Work to be completed ▸ Reproduce every line of the listing below word for word, leaving out the pictures.

Collected data ▸
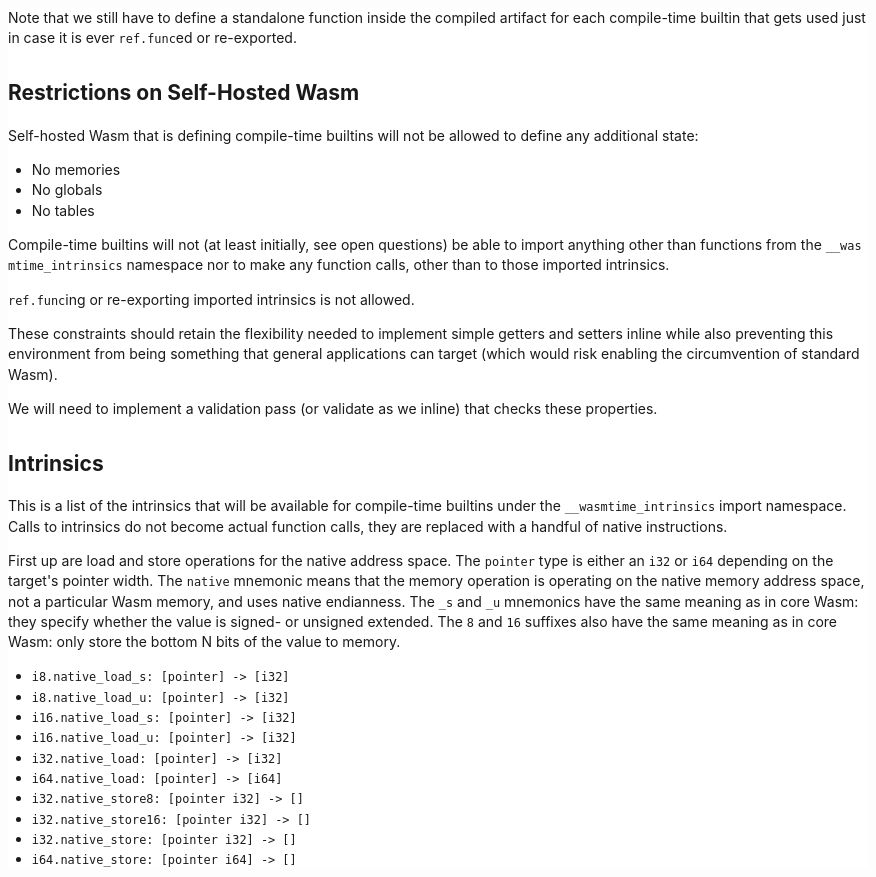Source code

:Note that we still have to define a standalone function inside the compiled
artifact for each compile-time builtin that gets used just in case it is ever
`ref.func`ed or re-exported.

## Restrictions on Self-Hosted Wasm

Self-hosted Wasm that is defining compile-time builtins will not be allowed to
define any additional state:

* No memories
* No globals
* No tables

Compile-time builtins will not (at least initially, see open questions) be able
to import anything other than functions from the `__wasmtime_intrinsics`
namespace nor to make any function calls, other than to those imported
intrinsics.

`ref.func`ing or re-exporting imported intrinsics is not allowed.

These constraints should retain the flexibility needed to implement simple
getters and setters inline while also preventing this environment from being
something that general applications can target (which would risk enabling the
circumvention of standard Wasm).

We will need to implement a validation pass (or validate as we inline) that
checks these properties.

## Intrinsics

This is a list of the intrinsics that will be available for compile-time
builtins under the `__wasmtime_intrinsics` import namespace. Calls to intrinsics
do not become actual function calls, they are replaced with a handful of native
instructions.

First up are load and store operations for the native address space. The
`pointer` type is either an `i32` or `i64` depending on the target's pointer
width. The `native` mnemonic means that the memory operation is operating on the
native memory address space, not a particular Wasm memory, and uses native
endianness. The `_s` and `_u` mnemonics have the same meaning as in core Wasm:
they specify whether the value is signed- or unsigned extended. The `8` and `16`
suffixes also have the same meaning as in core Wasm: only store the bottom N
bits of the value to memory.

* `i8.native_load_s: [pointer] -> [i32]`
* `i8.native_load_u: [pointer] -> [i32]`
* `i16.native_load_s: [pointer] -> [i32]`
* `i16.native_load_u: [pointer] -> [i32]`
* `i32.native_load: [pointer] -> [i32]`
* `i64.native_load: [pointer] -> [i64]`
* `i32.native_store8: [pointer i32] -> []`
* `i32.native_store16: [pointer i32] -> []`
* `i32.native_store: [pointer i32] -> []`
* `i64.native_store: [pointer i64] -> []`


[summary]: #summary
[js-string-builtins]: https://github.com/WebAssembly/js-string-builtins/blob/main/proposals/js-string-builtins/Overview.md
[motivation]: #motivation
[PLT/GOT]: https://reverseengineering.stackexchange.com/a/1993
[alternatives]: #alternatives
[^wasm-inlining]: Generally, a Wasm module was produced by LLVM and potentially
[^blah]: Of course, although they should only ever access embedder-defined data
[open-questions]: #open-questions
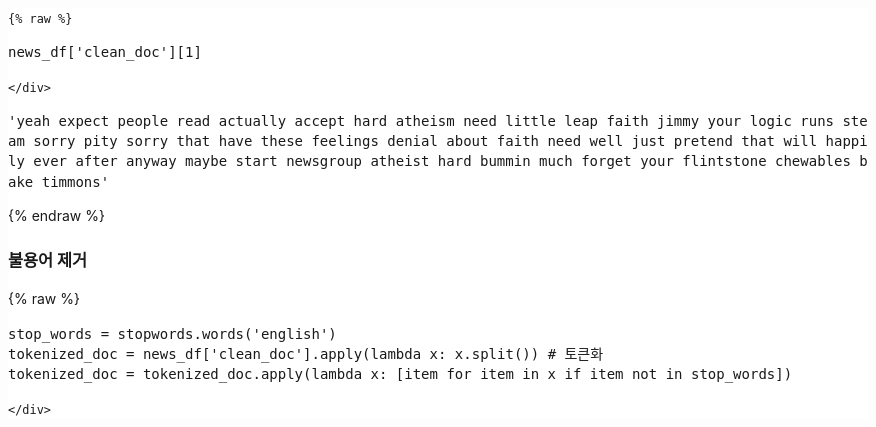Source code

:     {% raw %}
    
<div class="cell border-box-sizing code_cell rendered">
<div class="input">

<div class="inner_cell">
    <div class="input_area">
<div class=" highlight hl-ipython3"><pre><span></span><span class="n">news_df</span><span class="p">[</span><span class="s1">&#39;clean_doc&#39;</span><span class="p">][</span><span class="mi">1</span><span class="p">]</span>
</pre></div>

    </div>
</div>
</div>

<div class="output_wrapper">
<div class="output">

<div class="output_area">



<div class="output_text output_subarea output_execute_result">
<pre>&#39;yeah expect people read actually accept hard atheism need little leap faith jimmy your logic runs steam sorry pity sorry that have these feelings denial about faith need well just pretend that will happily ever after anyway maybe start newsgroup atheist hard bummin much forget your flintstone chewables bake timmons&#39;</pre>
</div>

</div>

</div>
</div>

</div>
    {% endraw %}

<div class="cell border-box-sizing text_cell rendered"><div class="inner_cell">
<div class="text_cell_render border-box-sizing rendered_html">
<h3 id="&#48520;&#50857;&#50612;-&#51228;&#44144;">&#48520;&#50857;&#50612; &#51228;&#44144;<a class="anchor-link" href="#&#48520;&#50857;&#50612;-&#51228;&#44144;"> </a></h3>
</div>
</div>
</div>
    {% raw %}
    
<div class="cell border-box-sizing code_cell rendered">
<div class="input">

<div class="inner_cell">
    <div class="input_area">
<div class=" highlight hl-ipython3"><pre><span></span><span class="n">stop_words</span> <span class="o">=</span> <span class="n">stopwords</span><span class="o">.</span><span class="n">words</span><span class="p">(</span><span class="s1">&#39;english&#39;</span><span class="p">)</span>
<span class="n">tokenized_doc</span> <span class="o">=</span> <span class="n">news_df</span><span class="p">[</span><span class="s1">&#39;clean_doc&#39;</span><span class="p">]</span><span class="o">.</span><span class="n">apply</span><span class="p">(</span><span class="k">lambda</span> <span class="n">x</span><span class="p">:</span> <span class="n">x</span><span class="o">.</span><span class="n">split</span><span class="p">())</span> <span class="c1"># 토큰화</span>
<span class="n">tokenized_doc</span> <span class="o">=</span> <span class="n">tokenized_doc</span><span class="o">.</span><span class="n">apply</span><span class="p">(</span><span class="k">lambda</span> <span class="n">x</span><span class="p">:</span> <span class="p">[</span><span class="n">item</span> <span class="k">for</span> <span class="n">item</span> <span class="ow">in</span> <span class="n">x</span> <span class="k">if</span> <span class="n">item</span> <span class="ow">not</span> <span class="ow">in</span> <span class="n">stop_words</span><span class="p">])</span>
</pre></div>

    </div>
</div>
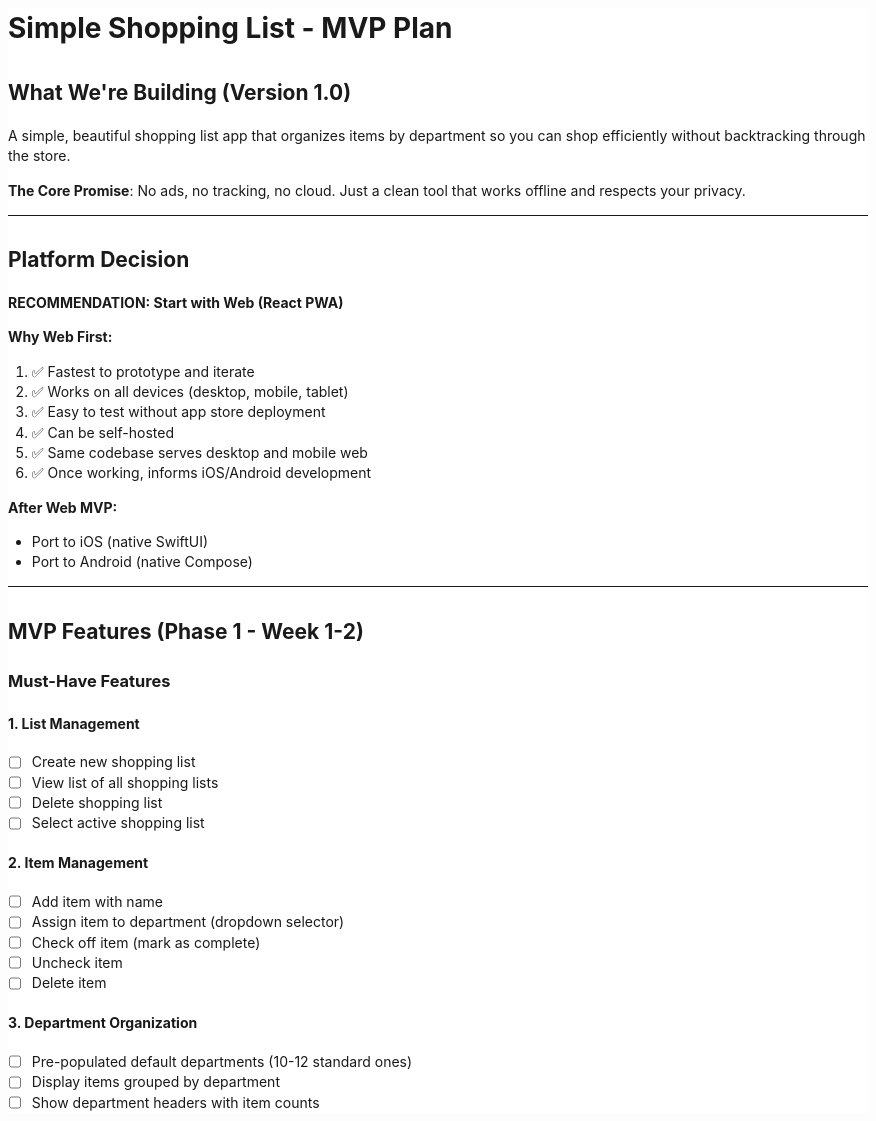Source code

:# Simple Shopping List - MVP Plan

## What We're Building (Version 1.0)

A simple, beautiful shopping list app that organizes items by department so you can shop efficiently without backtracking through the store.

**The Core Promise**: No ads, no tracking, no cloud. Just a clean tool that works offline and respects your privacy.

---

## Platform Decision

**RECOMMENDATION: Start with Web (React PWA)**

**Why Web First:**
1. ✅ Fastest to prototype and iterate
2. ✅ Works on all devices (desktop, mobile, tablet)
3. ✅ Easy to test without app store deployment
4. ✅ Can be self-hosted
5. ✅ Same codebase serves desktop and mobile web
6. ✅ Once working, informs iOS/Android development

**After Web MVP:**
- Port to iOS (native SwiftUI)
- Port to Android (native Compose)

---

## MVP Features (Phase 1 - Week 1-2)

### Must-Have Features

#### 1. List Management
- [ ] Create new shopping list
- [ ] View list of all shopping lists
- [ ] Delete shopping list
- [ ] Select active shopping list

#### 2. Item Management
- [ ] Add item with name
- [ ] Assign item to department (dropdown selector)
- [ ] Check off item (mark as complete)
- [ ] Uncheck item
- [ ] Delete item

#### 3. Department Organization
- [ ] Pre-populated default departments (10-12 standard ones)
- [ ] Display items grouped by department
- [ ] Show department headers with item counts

Your response ▸
Source code

:Note that we still have to define a standalone function inside the compiled
artifact for each compile-time builtin that gets used just in case it is ever
`ref.func`ed or re-exported.

## Restrictions on Self-Hosted Wasm

Self-hosted Wasm that is defining compile-time builtins will not be allowed to
define any additional state:

* No memories
* No globals
* No tables

Compile-time builtins will not (at least initially, see open questions) be able
to import anything other than functions from the `__wasmtime_intrinsics`
namespace nor to make any function calls, other than to those imported
intrinsics.

`ref.func`ing or re-exporting imported intrinsics is not allowed.

These constraints should retain the flexibility needed to implement simple
getters and setters inline while also preventing this environment from being
something that general applications can target (which would risk enabling the
circumvention of standard Wasm).

We will need to implement a validation pass (or validate as we inline) that
checks these properties.

## Intrinsics

This is a list of the intrinsics that will be available for compile-time
builtins under the `__wasmtime_intrinsics` import namespace. Calls to intrinsics
do not become actual function calls, they are replaced with a handful of native
instructions.

First up are load and store operations for the native address space. The
`pointer` type is either an `i32` or `i64` depending on the target's pointer
width. The `native` mnemonic means that the memory operation is operating on the
native memory address space, not a particular Wasm memory, and uses native
endianness. The `_s` and `_u` mnemonics have the same meaning as in core Wasm:
they specify whether the value is signed- or unsigned extended. The `8` and `16`
suffixes also have the same meaning as in core Wasm: only store the bottom N
bits of the value to memory.

* `i8.native_load_s: [pointer] -> [i32]`
* `i8.native_load_u: [pointer] -> [i32]`
* `i16.native_load_s: [pointer] -> [i32]`
* `i16.native_load_u: [pointer] -> [i32]`
* `i32.native_load: [pointer] -> [i32]`
* `i64.native_load: [pointer] -> [i64]`
* `i32.native_store8: [pointer i32] -> []`
* `i32.native_store16: [pointer i32] -> []`
* `i32.native_store: [pointer i32] -> []`
* `i64.native_store: [pointer i64] -> []`


[summary]: #summary
[js-string-builtins]: https://github.com/WebAssembly/js-string-builtins/blob/main/proposals/js-string-builtins/Overview.md
[motivation]: #motivation
[PLT/GOT]: https://reverseengineering.stackexchange.com/a/1993
[alternatives]: #alternatives
[^wasm-inlining]: Generally, a Wasm module was produced by LLVM and potentially
[^blah]: Of course, although they should only ever access embedder-defined data
[open-questions]: #open-questions
Source code

:     {% raw %}
    
<div class="cell border-box-sizing code_cell rendered">
<div class="input">

<div class="inner_cell">
    <div class="input_area">
<div class=" highlight hl-ipython3"><pre><span></span><span class="n">news_df</span><span class="p">[</span><span class="s1">&#39;clean_doc&#39;</span><span class="p">][</span><span class="mi">1</span><span class="p">]</span>
</pre></div>

    </div>
</div>
</div>

<div class="output_wrapper">
<div class="output">

<div class="output_area">



<div class="output_text output_subarea output_execute_result">
<pre>&#39;yeah expect people read actually accept hard atheism need little leap faith jimmy your logic runs steam sorry pity sorry that have these feelings denial about faith need well just pretend that will happily ever after anyway maybe start newsgroup atheist hard bummin much forget your flintstone chewables bake timmons&#39;</pre>
</div>

</div>

</div>
</div>

</div>
    {% endraw %}

<div class="cell border-box-sizing text_cell rendered"><div class="inner_cell">
<div class="text_cell_render border-box-sizing rendered_html">
<h3 id="&#48520;&#50857;&#50612;-&#51228;&#44144;">&#48520;&#50857;&#50612; &#51228;&#44144;<a class="anchor-link" href="#&#48520;&#50857;&#50612;-&#51228;&#44144;"> </a></h3>
</div>
</div>
</div>
    {% raw %}
    
<div class="cell border-box-sizing code_cell rendered">
<div class="input">

<div class="inner_cell">
    <div class="input_area">
<div class=" highlight hl-ipython3"><pre><span></span><span class="n">stop_words</span> <span class="o">=</span> <span class="n">stopwords</span><span class="o">.</span><span class="n">words</span><span class="p">(</span><span class="s1">&#39;english&#39;</span><span class="p">)</span>
<span class="n">tokenized_doc</span> <span class="o">=</span> <span class="n">news_df</span><span class="p">[</span><span class="s1">&#39;clean_doc&#39;</span><span class="p">]</span><span class="o">.</span><span class="n">apply</span><span class="p">(</span><span class="k">lambda</span> <span class="n">x</span><span class="p">:</span> <span class="n">x</span><span class="o">.</span><span class="n">split</span><span class="p">())</span> <span class="c1"># 토큰화</span>
<span class="n">tokenized_doc</span> <span class="o">=</span> <span class="n">tokenized_doc</span><span class="o">.</span><span class="n">apply</span><span class="p">(</span><span class="k">lambda</span> <span class="n">x</span><span class="p">:</span> <span class="p">[</span><span class="n">item</span> <span class="k">for</span> <span class="n">item</span> <span class="ow">in</span> <span class="n">x</span> <span class="k">if</span> <span class="n">item</span> <span class="ow">not</span> <span class="ow">in</span> <span class="n">stop_words</span><span class="p">])</span>
</pre></div>

    </div>
</div>
Source code

:# Simple Shopping List - MVP Plan

## What We're Building (Version 1.0)

A simple, beautiful shopping list app that organizes items by department so you can shop efficiently without backtracking through the store.

**The Core Promise**: No ads, no tracking, no cloud. Just a clean tool that works offline and respects your privacy.

---

## Platform Decision

**RECOMMENDATION: Start with Web (React PWA)**

**Why Web First:**
1. ✅ Fastest to prototype and iterate
2. ✅ Works on all devices (desktop, mobile, tablet)
3. ✅ Easy to test without app store deployment
4. ✅ Can be self-hosted
5. ✅ Same codebase serves desktop and mobile web
6. ✅ Once working, informs iOS/Android development

**After Web MVP:**
- Port to iOS (native SwiftUI)
- Port to Android (native Compose)

---

## MVP Features (Phase 1 - Week 1-2)

### Must-Have Features

#### 1. List Management
- [ ] Create new shopping list
- [ ] View list of all shopping lists
- [ ] Delete shopping list
- [ ] Select active shopping list

#### 2. Item Management
- [ ] Add item with name
- [ ] Assign item to department (dropdown selector)
- [ ] Check off item (mark as complete)
- [ ] Uncheck item
- [ ] Delete item

#### 3. Department Organization
- [ ] Pre-populated default departments (10-12 standard ones)
- [ ] Display items grouped by department
- [ ] Show department headers with item counts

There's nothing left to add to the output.